Les croyants ont crié victoire. On tenait donc le récit primitif d'où tous les autres étaient sans doute partis! C'était beaucoup, était-ce assez? Je ne le crois pas. Connaître l'origine d'un fait, ce n'est pas en avoir la preuve. Pour celui-ci surtout, eu égard au merveilleux qui l'entoure et qui justifie le doute, peut-être fallait-il plus que le témoignage d'une de ces Chroniques en rimes, faites pour fixer les événements dans la mémoire du peuple, en frappant d'abord son imagination, et écrites par conséquent sous l'inspiration de ses croyances habituelles[153].

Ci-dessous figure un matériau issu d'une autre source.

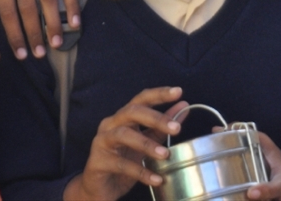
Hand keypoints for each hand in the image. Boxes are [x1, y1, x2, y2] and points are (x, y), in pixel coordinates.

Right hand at [63, 87, 187, 200]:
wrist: (101, 188)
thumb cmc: (124, 161)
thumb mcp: (146, 143)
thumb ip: (162, 126)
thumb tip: (183, 106)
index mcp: (123, 117)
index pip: (141, 99)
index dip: (159, 94)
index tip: (178, 92)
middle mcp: (110, 124)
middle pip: (132, 112)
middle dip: (156, 118)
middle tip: (177, 128)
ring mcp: (101, 141)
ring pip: (123, 135)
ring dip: (147, 144)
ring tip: (165, 154)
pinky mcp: (97, 162)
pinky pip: (121, 165)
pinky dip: (140, 172)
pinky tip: (157, 179)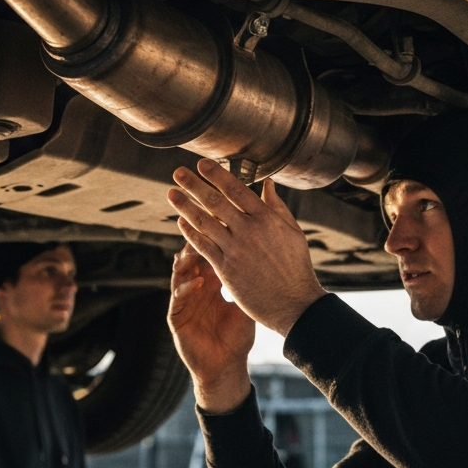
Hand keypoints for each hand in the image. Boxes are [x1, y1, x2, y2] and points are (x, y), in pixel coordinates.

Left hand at [167, 159, 326, 336]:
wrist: (294, 303)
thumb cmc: (296, 266)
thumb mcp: (293, 232)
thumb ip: (277, 207)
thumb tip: (268, 184)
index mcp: (267, 218)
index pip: (236, 190)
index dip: (217, 175)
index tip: (202, 163)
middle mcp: (249, 230)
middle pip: (216, 202)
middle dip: (194, 185)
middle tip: (178, 172)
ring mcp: (236, 250)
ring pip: (204, 222)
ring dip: (185, 206)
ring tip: (171, 193)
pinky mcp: (226, 269)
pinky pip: (203, 246)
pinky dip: (190, 233)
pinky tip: (180, 222)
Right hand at [168, 244, 253, 413]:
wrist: (226, 367)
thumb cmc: (238, 336)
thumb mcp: (247, 304)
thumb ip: (251, 281)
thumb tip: (270, 256)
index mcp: (211, 282)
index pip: (210, 254)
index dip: (214, 239)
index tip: (223, 222)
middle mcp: (195, 288)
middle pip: (192, 258)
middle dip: (196, 243)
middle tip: (204, 228)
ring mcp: (184, 301)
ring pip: (180, 273)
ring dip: (186, 261)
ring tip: (194, 250)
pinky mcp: (176, 317)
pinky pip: (177, 299)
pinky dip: (186, 288)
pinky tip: (198, 281)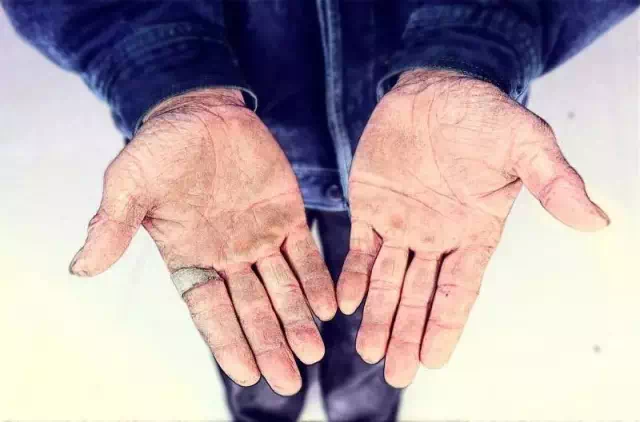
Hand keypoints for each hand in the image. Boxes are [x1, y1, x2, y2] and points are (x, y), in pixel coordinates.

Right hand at [69, 88, 336, 394]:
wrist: (199, 110)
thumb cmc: (160, 147)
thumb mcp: (130, 183)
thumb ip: (113, 225)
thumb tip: (81, 268)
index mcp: (190, 257)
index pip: (210, 311)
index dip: (228, 342)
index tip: (248, 374)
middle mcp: (228, 256)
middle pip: (252, 309)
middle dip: (270, 343)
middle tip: (290, 380)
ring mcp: (260, 237)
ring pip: (282, 287)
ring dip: (297, 318)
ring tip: (313, 351)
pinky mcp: (287, 213)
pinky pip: (305, 252)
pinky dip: (315, 277)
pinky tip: (327, 304)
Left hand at [338, 69, 608, 386]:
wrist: (434, 88)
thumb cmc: (483, 115)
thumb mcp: (525, 143)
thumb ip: (553, 182)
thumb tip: (598, 221)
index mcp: (474, 232)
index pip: (460, 290)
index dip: (446, 326)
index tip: (433, 361)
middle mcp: (436, 237)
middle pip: (421, 296)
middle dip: (408, 334)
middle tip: (396, 374)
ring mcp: (402, 224)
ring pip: (389, 280)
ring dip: (379, 316)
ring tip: (369, 352)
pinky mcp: (370, 207)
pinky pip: (360, 249)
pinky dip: (353, 275)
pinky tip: (346, 303)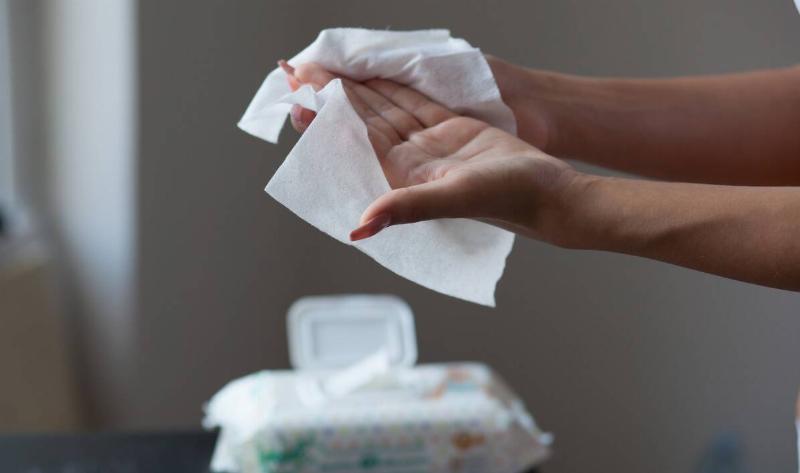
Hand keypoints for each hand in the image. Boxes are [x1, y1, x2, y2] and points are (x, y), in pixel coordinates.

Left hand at [279, 61, 576, 242]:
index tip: (297, 92)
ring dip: (357, 89)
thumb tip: (358, 229)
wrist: (550, 195)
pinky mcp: (452, 132)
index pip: (353, 139)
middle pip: (361, 122)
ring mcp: (430, 146)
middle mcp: (410, 162)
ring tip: (328, 67)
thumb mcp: (454, 198)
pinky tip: (374, 75)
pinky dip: (392, 87)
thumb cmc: (509, 200)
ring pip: (384, 111)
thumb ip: (406, 209)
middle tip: (300, 69)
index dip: (323, 116)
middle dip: (331, 97)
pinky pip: (414, 104)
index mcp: (402, 176)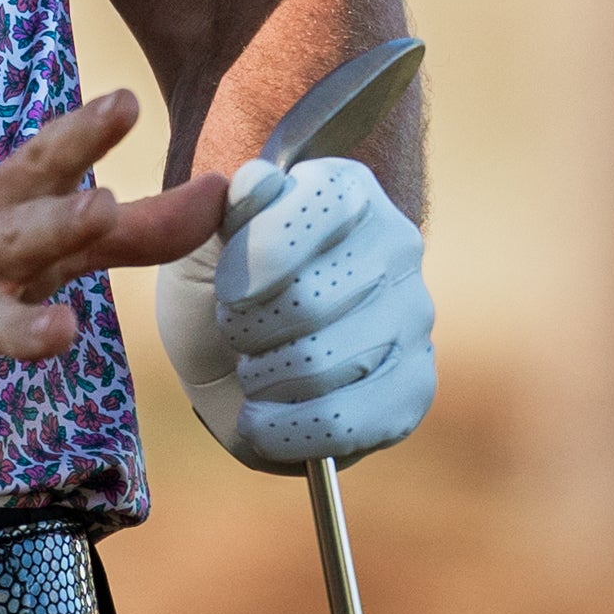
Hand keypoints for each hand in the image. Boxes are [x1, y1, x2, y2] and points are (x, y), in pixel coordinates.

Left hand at [157, 156, 434, 472]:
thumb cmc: (216, 281)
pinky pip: (346, 423)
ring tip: (253, 367)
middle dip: (245, 327)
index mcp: (345, 189)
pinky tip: (264, 417)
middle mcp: (395, 246)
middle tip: (233, 330)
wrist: (228, 348)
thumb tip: (259, 184)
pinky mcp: (413, 389)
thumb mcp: (200, 233)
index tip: (226, 285)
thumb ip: (223, 205)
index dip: (256, 257)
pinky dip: (285, 429)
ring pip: (323, 365)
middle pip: (309, 300)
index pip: (313, 212)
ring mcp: (412, 318)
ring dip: (261, 377)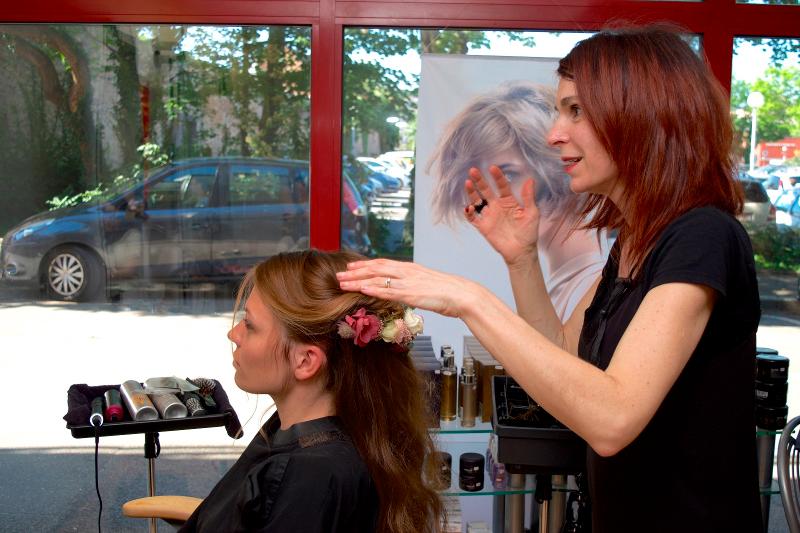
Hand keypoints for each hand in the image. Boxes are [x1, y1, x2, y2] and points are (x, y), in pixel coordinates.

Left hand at [336, 258, 481, 317]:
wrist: (463, 294)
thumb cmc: (448, 292)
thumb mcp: (427, 285)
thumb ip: (414, 285)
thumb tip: (405, 289)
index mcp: (410, 268)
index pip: (383, 263)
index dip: (365, 265)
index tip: (351, 266)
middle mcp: (406, 272)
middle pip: (375, 269)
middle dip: (355, 271)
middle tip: (338, 274)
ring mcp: (408, 282)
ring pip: (377, 279)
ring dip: (357, 280)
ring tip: (342, 283)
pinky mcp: (411, 294)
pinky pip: (388, 291)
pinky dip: (373, 289)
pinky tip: (361, 289)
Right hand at [464, 165, 539, 267]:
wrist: (521, 252)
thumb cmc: (529, 233)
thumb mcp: (532, 213)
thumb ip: (528, 197)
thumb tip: (530, 180)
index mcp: (509, 201)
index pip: (502, 186)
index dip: (497, 177)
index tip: (492, 168)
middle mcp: (497, 206)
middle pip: (486, 190)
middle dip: (480, 180)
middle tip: (473, 170)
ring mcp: (489, 216)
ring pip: (477, 201)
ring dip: (472, 193)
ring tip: (467, 183)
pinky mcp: (483, 226)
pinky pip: (473, 218)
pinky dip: (469, 212)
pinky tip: (468, 207)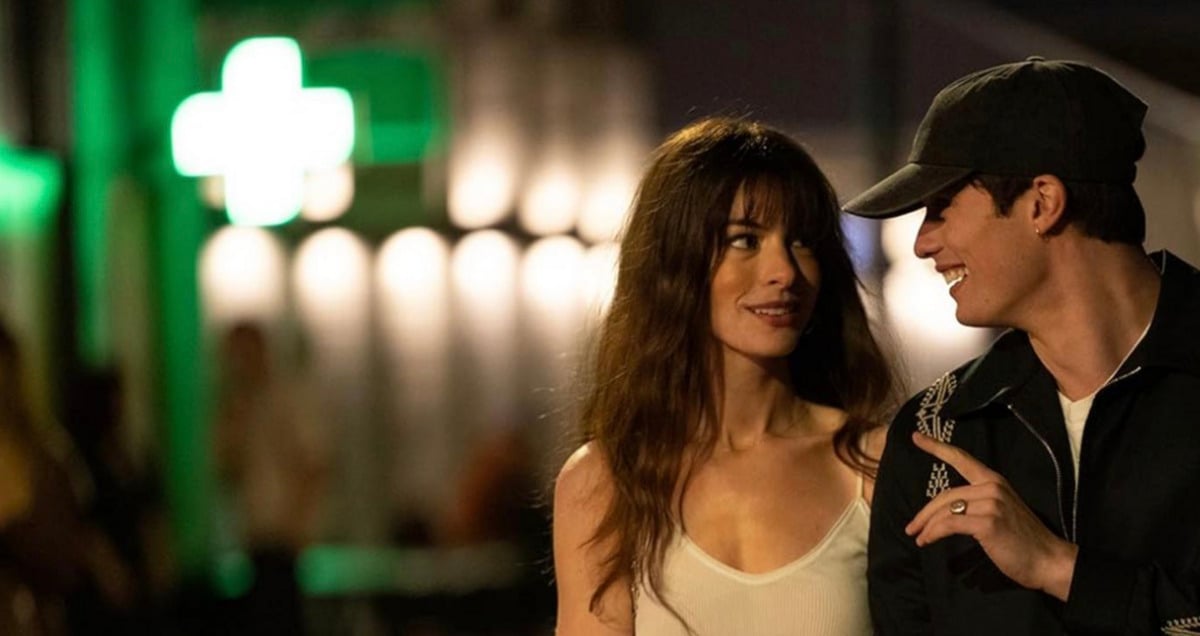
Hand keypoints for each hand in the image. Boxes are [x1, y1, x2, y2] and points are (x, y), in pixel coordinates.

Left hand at [905, 432, 1078, 600]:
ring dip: (927, 526)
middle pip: (945, 494)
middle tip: (911, 528)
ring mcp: (991, 504)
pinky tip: (928, 541)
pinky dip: (934, 533)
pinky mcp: (987, 523)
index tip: (916, 436)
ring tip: (919, 538)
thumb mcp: (1001, 513)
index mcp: (994, 481)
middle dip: (924, 513)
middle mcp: (992, 487)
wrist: (1048, 561)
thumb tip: (947, 512)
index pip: (962, 459)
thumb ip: (978, 504)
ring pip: (945, 510)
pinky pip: (949, 524)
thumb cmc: (1023, 541)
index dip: (937, 447)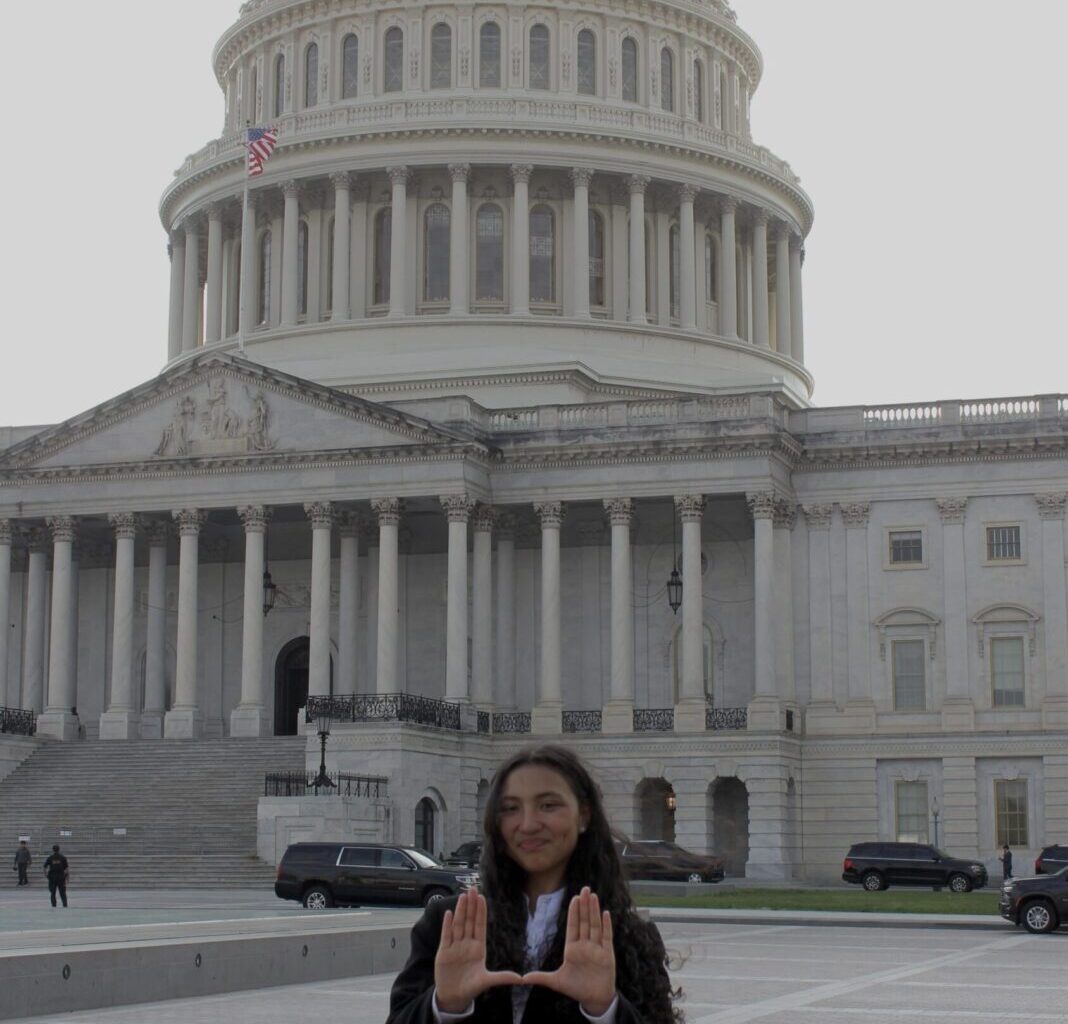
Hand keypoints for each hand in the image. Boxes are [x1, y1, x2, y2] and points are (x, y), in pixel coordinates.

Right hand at [435, 889, 522, 1012]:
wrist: (453, 997)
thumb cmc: (471, 988)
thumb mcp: (487, 981)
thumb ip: (502, 977)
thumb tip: (520, 979)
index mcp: (478, 948)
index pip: (480, 925)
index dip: (481, 912)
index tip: (482, 897)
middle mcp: (466, 944)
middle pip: (469, 921)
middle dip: (470, 905)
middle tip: (472, 889)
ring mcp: (455, 946)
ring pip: (458, 924)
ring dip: (460, 910)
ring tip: (462, 896)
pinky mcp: (444, 952)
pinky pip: (446, 935)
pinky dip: (447, 924)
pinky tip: (448, 913)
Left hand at [522, 887, 615, 1016]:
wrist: (594, 1000)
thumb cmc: (576, 989)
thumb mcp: (557, 981)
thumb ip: (541, 977)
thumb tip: (522, 978)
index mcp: (572, 949)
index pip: (573, 926)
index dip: (574, 912)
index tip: (574, 898)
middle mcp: (585, 945)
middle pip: (584, 921)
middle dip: (584, 905)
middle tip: (585, 889)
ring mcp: (597, 949)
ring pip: (595, 926)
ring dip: (594, 911)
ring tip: (593, 896)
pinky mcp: (607, 955)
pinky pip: (607, 937)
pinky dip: (606, 925)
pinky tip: (605, 913)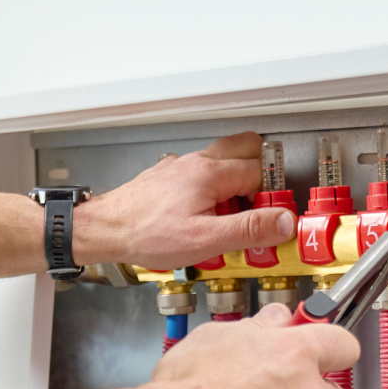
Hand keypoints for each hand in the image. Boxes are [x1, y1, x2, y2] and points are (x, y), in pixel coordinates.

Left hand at [72, 133, 293, 269]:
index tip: (277, 214)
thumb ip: (249, 229)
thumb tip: (284, 221)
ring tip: (236, 215)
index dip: (274, 194)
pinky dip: (213, 189)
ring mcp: (180, 167)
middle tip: (265, 202)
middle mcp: (196, 162)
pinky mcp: (168, 178)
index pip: (261, 172)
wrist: (104, 230)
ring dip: (237, 182)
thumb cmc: (145, 234)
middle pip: (245, 149)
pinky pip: (201, 173)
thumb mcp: (206, 239)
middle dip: (262, 173)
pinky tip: (207, 215)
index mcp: (211, 173)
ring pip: (222, 160)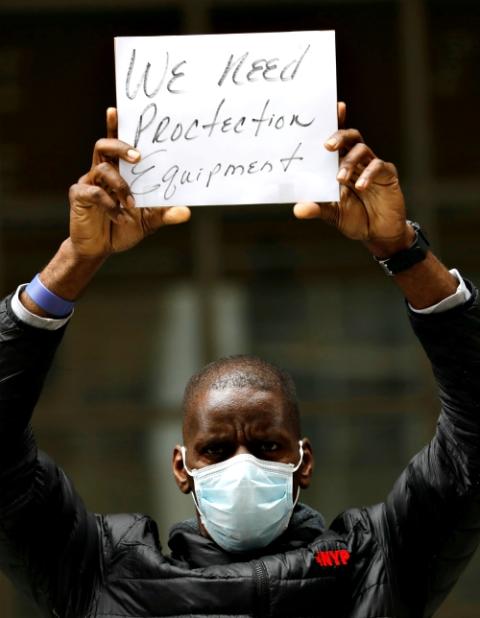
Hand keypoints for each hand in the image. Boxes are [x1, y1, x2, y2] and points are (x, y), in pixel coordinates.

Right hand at [68, 108, 190, 258]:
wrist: (100, 249)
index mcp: (118, 171)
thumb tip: (187, 212)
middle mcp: (102, 172)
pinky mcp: (80, 197)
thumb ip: (165, 213)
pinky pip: (94, 194)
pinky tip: (120, 217)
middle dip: (121, 146)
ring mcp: (89, 183)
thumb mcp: (149, 221)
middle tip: (138, 156)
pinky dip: (110, 205)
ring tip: (131, 203)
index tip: (116, 109)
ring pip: (102, 169)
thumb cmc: (123, 228)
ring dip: (121, 185)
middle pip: (104, 146)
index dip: (115, 125)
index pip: (117, 143)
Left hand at [294, 103, 413, 256]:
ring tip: (339, 179)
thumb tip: (297, 209)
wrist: (378, 234)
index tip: (330, 108)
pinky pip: (378, 166)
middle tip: (327, 146)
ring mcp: (372, 166)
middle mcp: (356, 161)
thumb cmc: (355, 219)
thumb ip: (317, 209)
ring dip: (349, 162)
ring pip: (362, 149)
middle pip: (350, 137)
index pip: (336, 141)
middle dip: (339, 136)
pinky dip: (367, 175)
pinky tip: (360, 186)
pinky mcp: (387, 175)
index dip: (334, 122)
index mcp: (341, 165)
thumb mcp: (332, 215)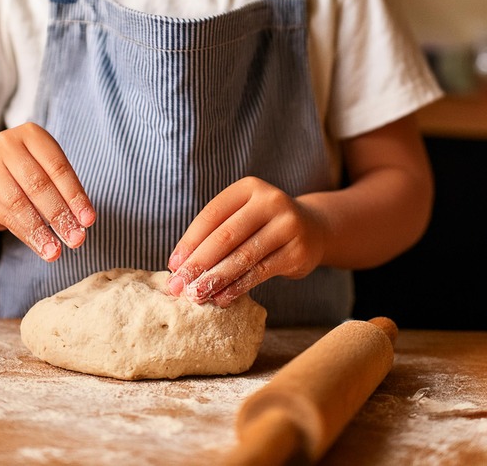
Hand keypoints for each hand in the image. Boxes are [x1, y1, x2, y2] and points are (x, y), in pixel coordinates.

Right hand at [0, 122, 95, 261]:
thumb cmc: (36, 171)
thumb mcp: (52, 169)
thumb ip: (67, 190)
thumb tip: (83, 221)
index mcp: (31, 134)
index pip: (57, 167)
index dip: (75, 195)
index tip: (89, 220)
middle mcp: (6, 146)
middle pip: (37, 185)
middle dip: (59, 215)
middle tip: (76, 239)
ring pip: (18, 203)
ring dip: (40, 230)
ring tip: (56, 251)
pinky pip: (5, 216)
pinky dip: (26, 234)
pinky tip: (40, 247)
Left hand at [166, 176, 324, 306]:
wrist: (313, 230)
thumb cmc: (262, 225)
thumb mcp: (241, 217)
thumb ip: (214, 234)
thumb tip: (178, 267)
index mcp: (248, 187)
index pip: (211, 215)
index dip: (190, 241)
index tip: (173, 266)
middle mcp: (270, 201)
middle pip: (226, 236)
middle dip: (199, 263)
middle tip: (179, 286)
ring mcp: (287, 225)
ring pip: (243, 256)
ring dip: (216, 278)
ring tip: (196, 295)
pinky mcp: (298, 251)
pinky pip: (260, 272)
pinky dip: (237, 287)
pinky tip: (221, 298)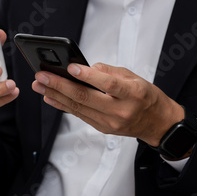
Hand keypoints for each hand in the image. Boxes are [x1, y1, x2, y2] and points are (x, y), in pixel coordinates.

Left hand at [31, 63, 183, 146]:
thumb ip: (110, 72)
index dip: (88, 75)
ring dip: (55, 95)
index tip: (70, 67)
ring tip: (39, 85)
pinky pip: (79, 115)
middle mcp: (120, 110)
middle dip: (60, 85)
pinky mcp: (102, 128)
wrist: (157, 123)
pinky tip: (49, 97)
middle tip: (42, 76)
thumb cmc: (146, 96)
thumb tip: (85, 68)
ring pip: (78, 107)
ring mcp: (110, 122)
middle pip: (86, 97)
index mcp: (132, 94)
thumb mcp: (135, 77)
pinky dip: (62, 105)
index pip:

[153] On saura la vérité sur un autre grand procès de ce temps-là, celui d'Enguerrand de Marigny, dont la condamnation, si souvent incriminée par les historiens, ne fut peut-être qu'une justice nécessaire, lorsque M. Francisque-Michel aura publié le résultat de ses recherches dans les comptes de l'Échiquier au Record Office à Londres. Il nous a dit à nous-même plus d'une fois, et l'International de la fin d'octobre 1865 l'assurait d'après la même confidence, que Marigny était vendu aux Anglais. La mention des sommes considérables qu'il recevait existe aux registres de l'Échiquier. On n'ignorait pas que les Flamands le pensionnaient richement; lui-même en convenait, disant «qu'il ne recevait ces sommes que pour ruiner d'autant l'ennemi». (P. Clément, Trois Drames historiques, 1858, in-18, p. 89.) Mais on ne savait pas qu'il tâchait aussi de ruiner l'Angleterre en lui vendant chèrement la France à son profit.